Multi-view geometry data
-- Opening Marker --
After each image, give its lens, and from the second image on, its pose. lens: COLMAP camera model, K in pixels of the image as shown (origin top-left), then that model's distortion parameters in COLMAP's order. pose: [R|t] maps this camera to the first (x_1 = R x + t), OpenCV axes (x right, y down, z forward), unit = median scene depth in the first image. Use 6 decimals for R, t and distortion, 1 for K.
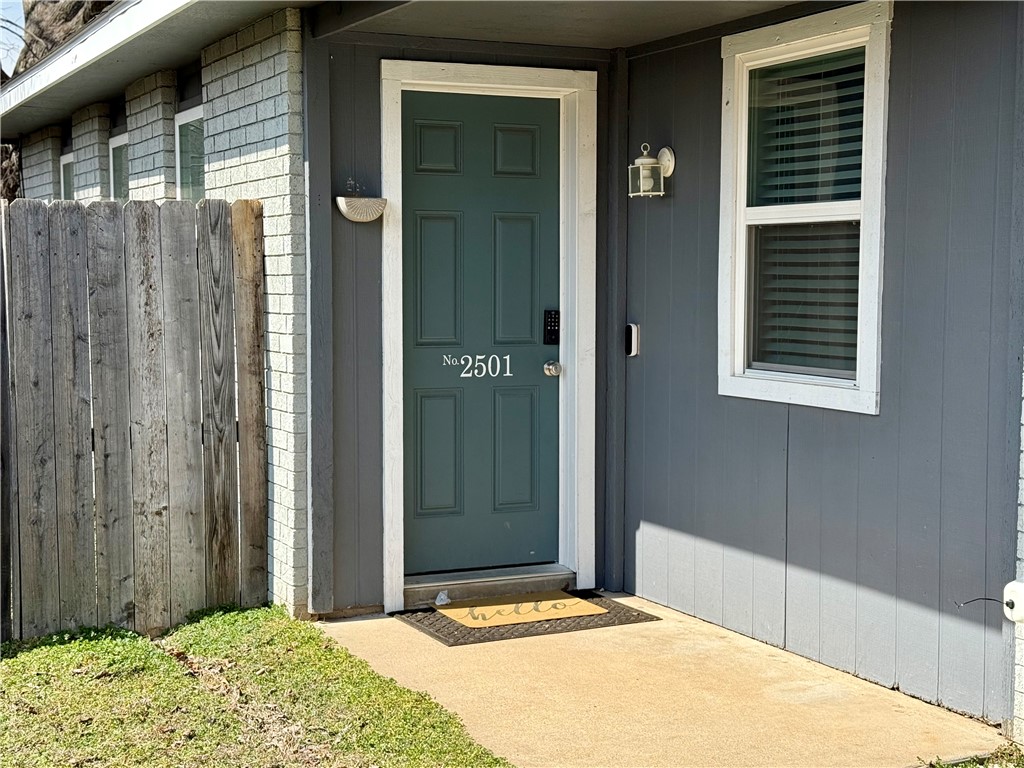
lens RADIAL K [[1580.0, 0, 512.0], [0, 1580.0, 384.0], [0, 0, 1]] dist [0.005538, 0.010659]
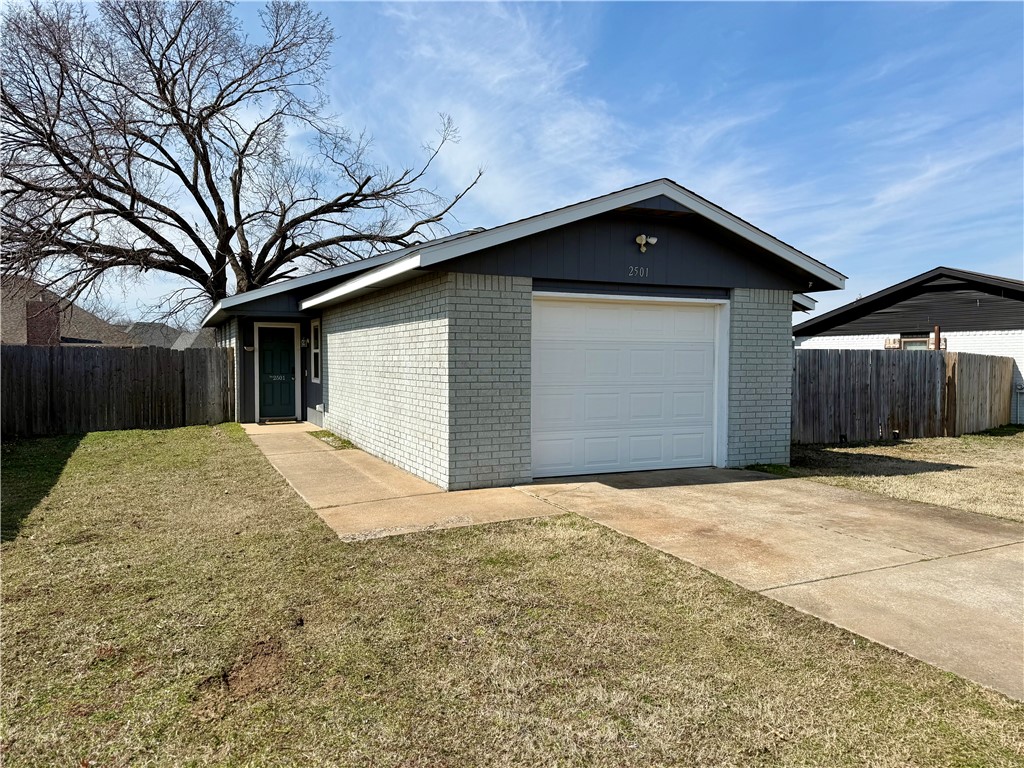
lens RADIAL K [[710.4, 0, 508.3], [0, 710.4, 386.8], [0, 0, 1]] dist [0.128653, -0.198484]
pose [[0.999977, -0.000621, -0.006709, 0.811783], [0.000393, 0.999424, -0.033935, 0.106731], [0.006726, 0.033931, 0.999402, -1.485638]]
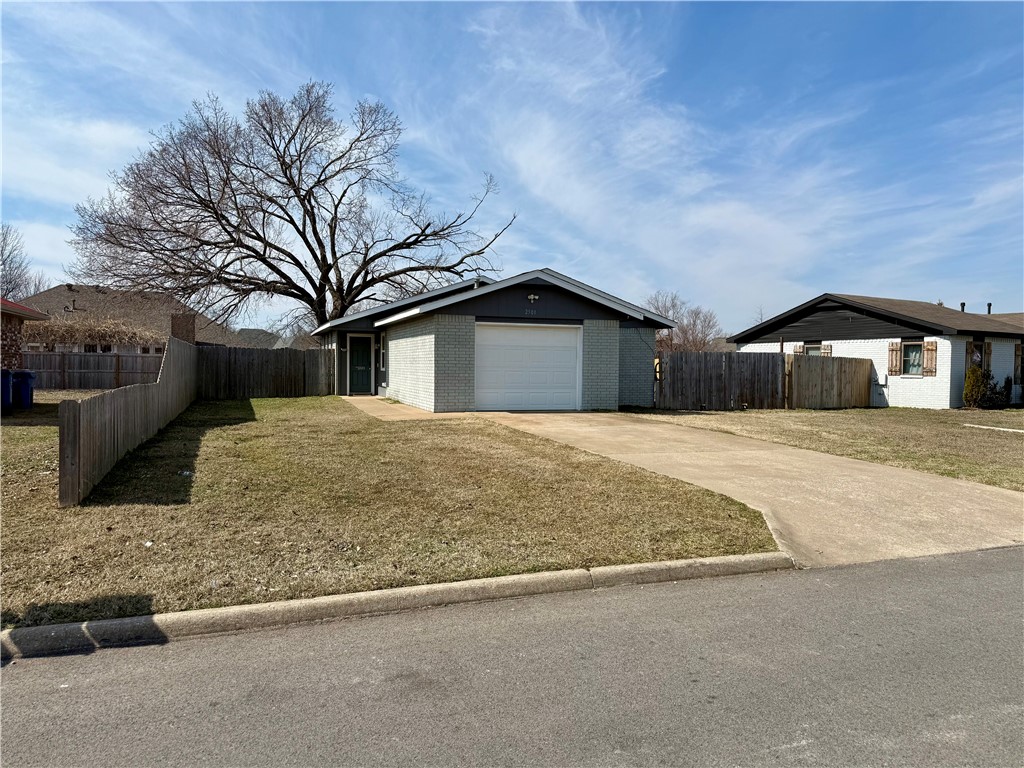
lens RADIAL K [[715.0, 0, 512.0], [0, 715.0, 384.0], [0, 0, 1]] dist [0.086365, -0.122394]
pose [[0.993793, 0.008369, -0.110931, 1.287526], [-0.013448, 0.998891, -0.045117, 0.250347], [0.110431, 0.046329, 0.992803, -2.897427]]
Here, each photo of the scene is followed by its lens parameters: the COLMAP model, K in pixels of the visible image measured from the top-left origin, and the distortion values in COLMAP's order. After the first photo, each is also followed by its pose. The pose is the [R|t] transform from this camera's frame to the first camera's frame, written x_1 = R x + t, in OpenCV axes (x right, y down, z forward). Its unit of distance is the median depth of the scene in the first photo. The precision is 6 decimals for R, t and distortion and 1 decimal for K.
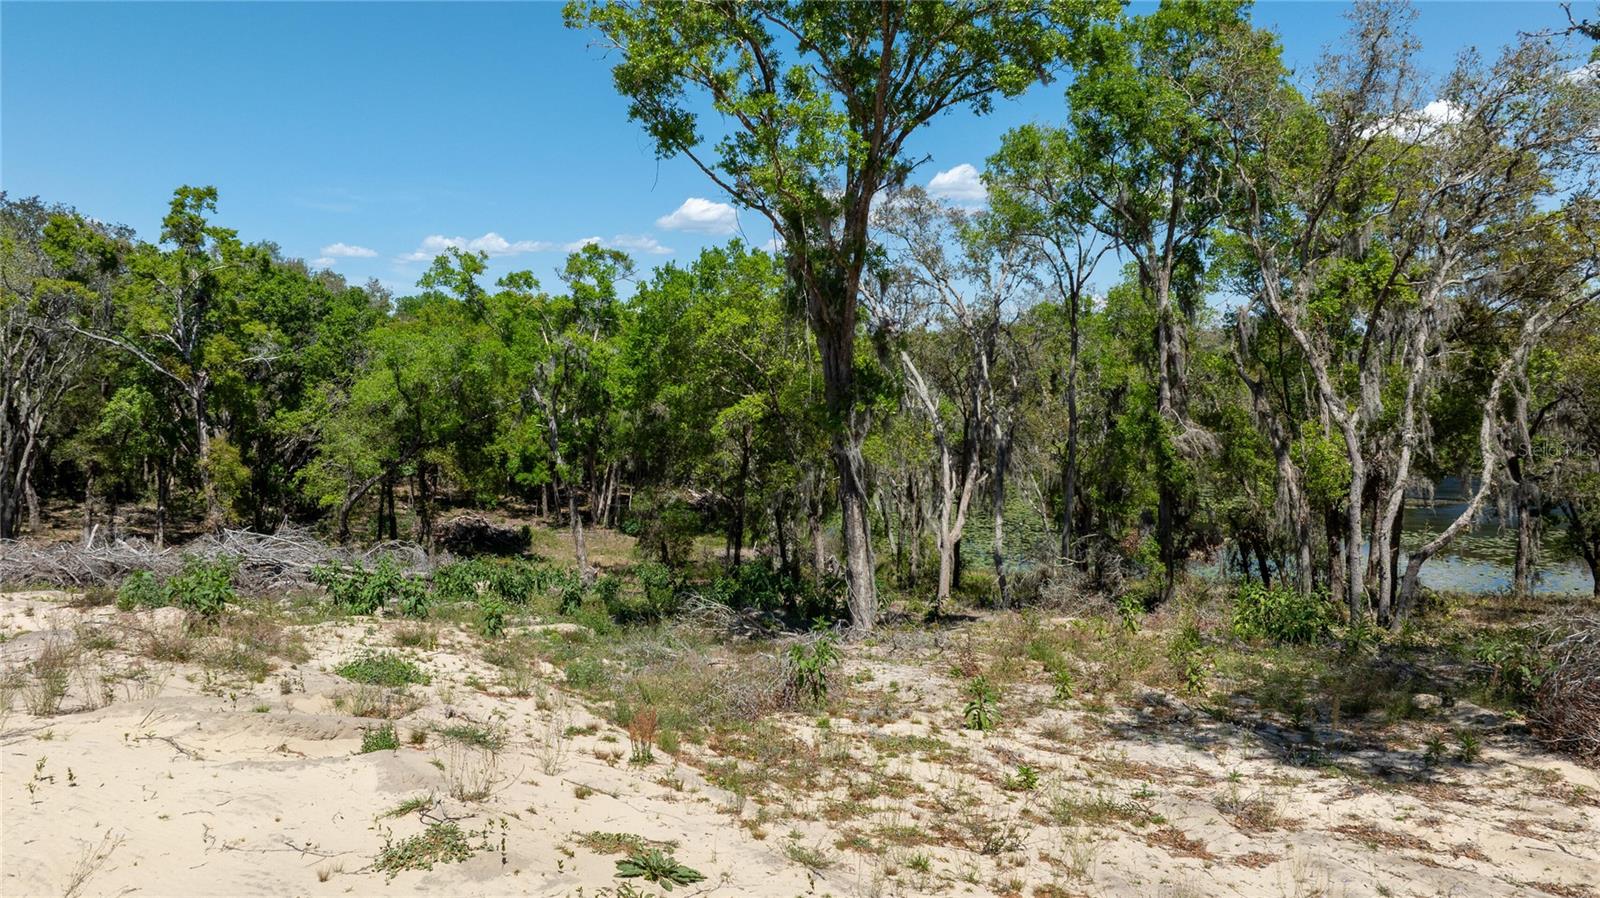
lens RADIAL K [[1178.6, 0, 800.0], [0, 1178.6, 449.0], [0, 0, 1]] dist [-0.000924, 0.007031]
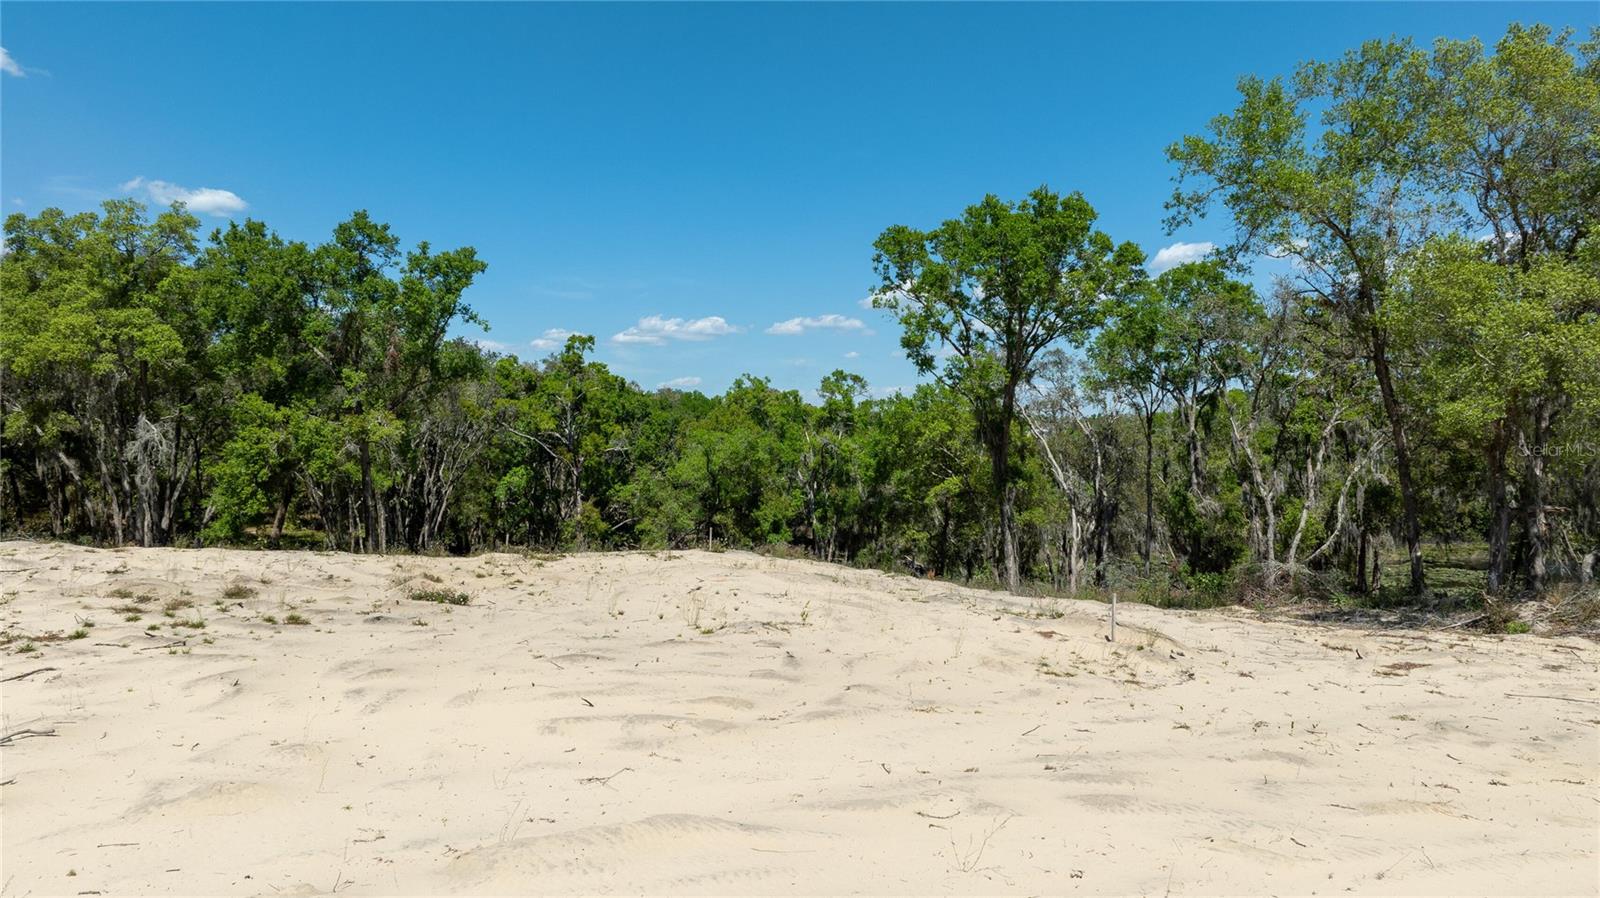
-- Closing Marker --
REQUIREMENT:
Except for the pictures, copy every line of the records above exactly.

EXERCISE SOLUTION:
After each image, give its lens, and from the second image on, its pose. lens: COLMAP camera model, K in pixels of the image as shown (origin top-left), then that model's distortion parameters in COLMAP's order. pose: [R|t] maps this camera to the first (x_1 = R x + t), OpenCV axes (x right, y down, z forward), unit = median scene depth in the first image. Use 6 decimals for R, t and distortion, 1 for K.
lens RADIAL K [[1580.0, 0, 512.0], [0, 1580.0, 384.0], [0, 0, 1]] dist [0.005538, 0.010659]
lens RADIAL K [[710.4, 0, 508.3], [0, 710.4, 386.8], [0, 0, 1]] dist [0.128653, -0.198484]
pose [[0.999977, -0.000621, -0.006709, 0.811783], [0.000393, 0.999424, -0.033935, 0.106731], [0.006726, 0.033931, 0.999402, -1.485638]]
lens RADIAL K [[715.0, 0, 512.0], [0, 715.0, 384.0], [0, 0, 1]] dist [0.086365, -0.122394]
pose [[0.993793, 0.008369, -0.110931, 1.287526], [-0.013448, 0.998891, -0.045117, 0.250347], [0.110431, 0.046329, 0.992803, -2.897427]]
Here, each photo of the scene is followed by its lens parameters: the COLMAP model, K in pixels of the visible image measured from the top-left origin, and the distortion values in COLMAP's order. After the first photo, each is also followed by its pose. The pose is the [R|t] transform from this camera's frame to the first camera's frame, written x_1 = R x + t, in OpenCV axes (x right, y down, z forward). Its unit of distance is the median depth of the scene in the first photo. The precision is 6 decimals for R, t and distortion and 1 decimal for K.
lens RADIAL K [[1178.6, 0, 800.0], [0, 1178.6, 449.0], [0, 0, 1]] dist [-0.000924, 0.007031]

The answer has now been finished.